WASHINGTON — Fresh evidence indicates that the labor market is continuing to heal and that there’s stronger economic growth supporting new hiring than the most obvious numbers might suggest.
WASHINGTON — Fresh evidence indicates that the labor market is continuing to heal and that there’s stronger economic growth supporting new hiring than the most obvious numbers might suggest.
The Labor Department said Thursday that new claims for unemployment benefits dipped last week to 359,000 — the lowest level since April 2008. Jobless claims have been moving steadily lower in recent weeks amid other signs that the job market is gaining strength.
Separately, the Commerce Department said Thursday that its latest tally of the nation’s gross domestic product, the total value of goods and services produced, showed a solid 3 percent annualized increase in the fourth quarter last year.
That’s unchanged from its previous estimate, but the new report showed gross domestic income — another broad but less commonly cited measure of economic activity — jumped at a much higher annualized rate of 4.4 percent in that quarter.
Theoretically, the two measures should be the same; GDP looks at the spending side, and GDI the income end.
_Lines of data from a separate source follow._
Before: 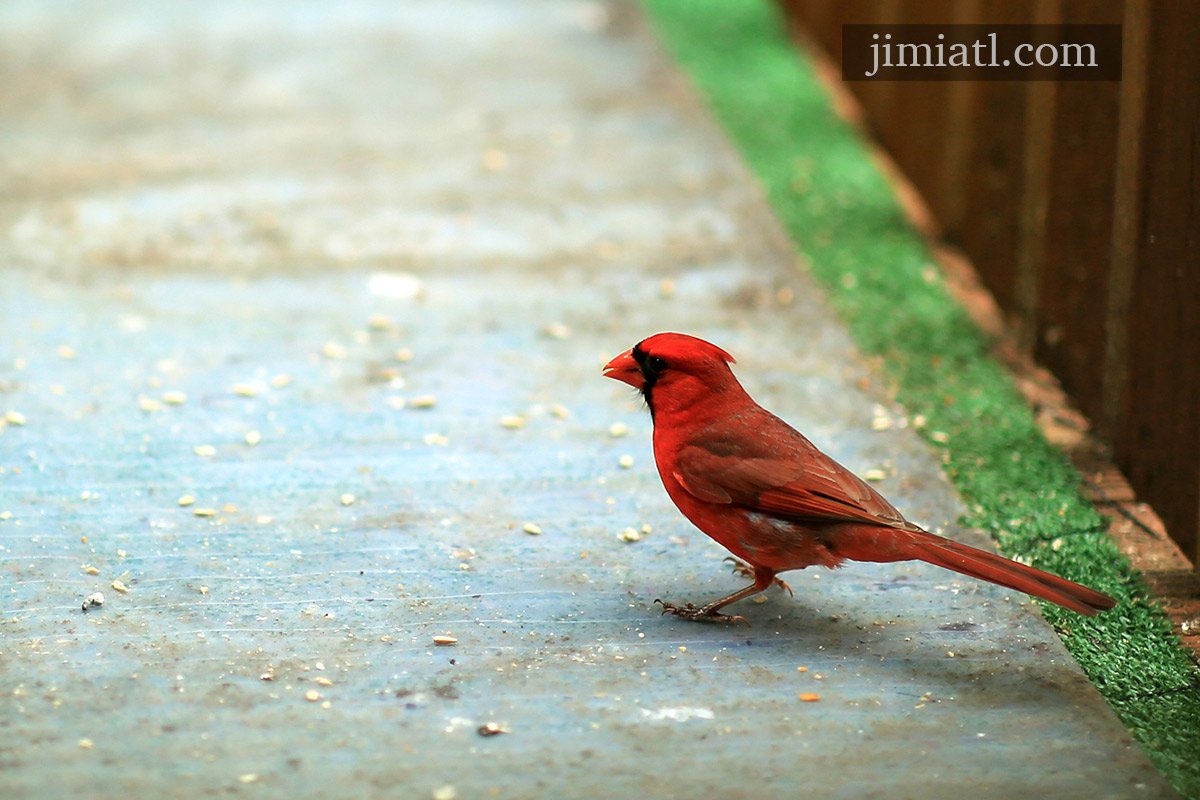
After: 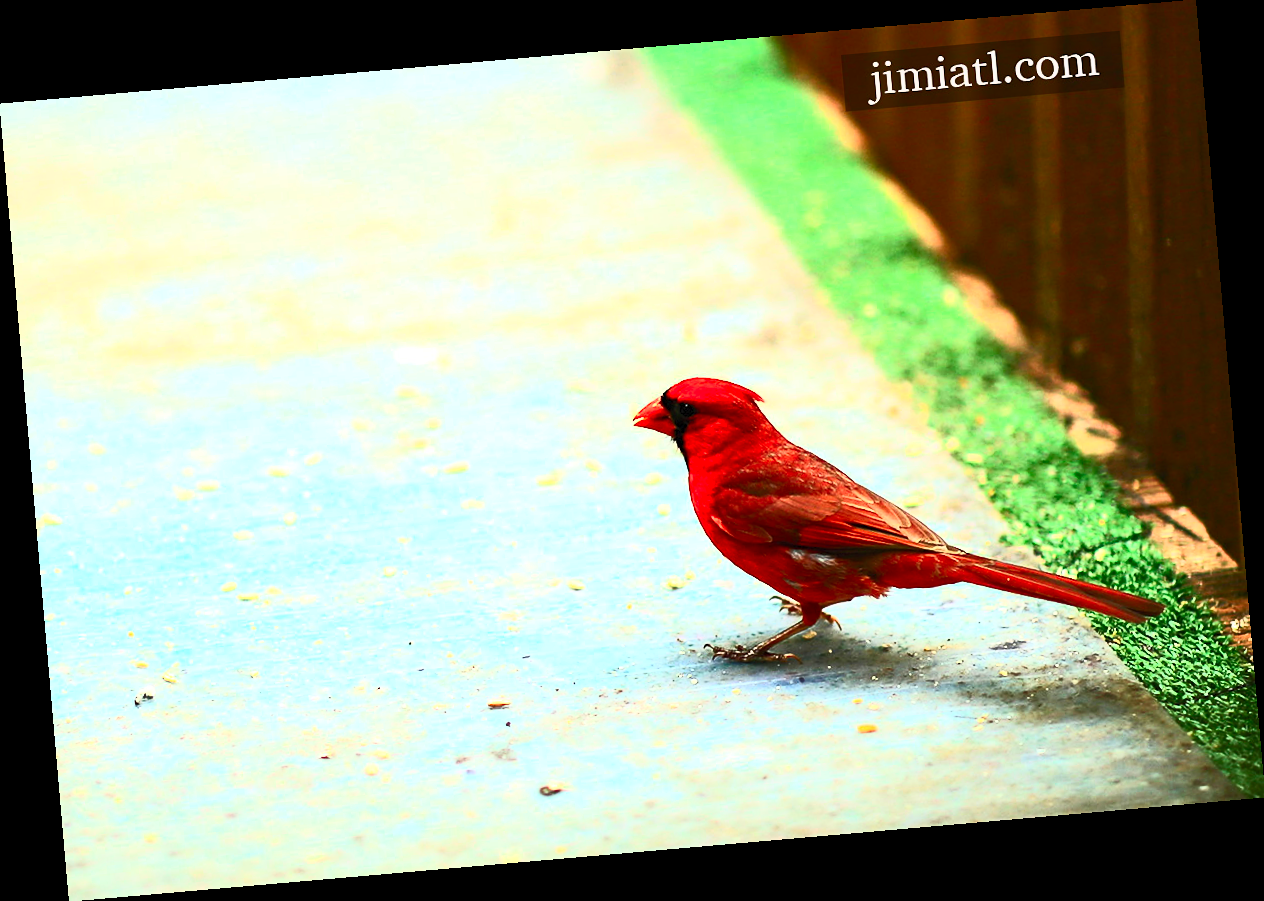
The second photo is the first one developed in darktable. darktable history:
rotate and perspective: rotation -4.98°, automatic cropping off
sharpen: amount 0.2
contrast brightness saturation: contrast 0.83, brightness 0.59, saturation 0.59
And historically, the two numbers track closely. But GDI’s much-bigger gain indicates that “recent GDP readings are too low and will be revised upward,” said Ryan Sweet, an analyst at Moody’s Analytics.
The difference is more than academic, as it may help explain the disconnect between the relatively modest economic growth recently and the sharp decline in the jobless rate to 8.3 percent in the first two months this year from 9.1 percent in August.
In fact, Federal Reserve Chairman Ben S. Bernanke said this week that “the better jobs numbers seem somewhat out of sync with the overall pace of economic expansion.”
That’s one reason the Fed chief remains cautious about the economy despite the recent positive signs.
The GDP-GDI discrepancy corresponds to a gap in another pair of important economic data measuring the job market.
According to the Labor Department’s previously reported monthly jobs reports, the economy added an average 244,000 jobs a month from December through February. That figure is based on a survey of employers. But for those same three months, the agency’s survey of households showed employment gains of about 480,000 a month on average.
It’s the household data that determines the change in the jobless rate. But most experts consider the employers’ survey more reliable, and those numbers are widely cited in reports, just as GDP figures are used rather than GDI. But the household survey includes the self-employed and better tracks hiring at newer and smaller firms.
All of which raises the question: “Will the real economy please stand up?” asks Lynn Reaser, chief economist at Point Loma Nazarene University in San Diego.
“The truth is probably somewhere in between,” she said, adding that over time, the GDP and GDI numbers should converge, as will the employment numbers derived from the survey of employers and the one of households.
Usually, there has been a close connection between changes in GDP and the unemployment rate, but not recently.
In the second half of last year, GDP expanded at an annual rate of 2.4 percent, a pace probably not strong enough to bring down the jobless rate. But the GDI growth rate for that same period came in at a much stronger 3.5 percent.
Bernanke, delivering the last of four lectures at George Washington University on Thursday, said he expected the economy to return to a normal growth rate of about 3 percent a year, though he didn’t specify when that might happen.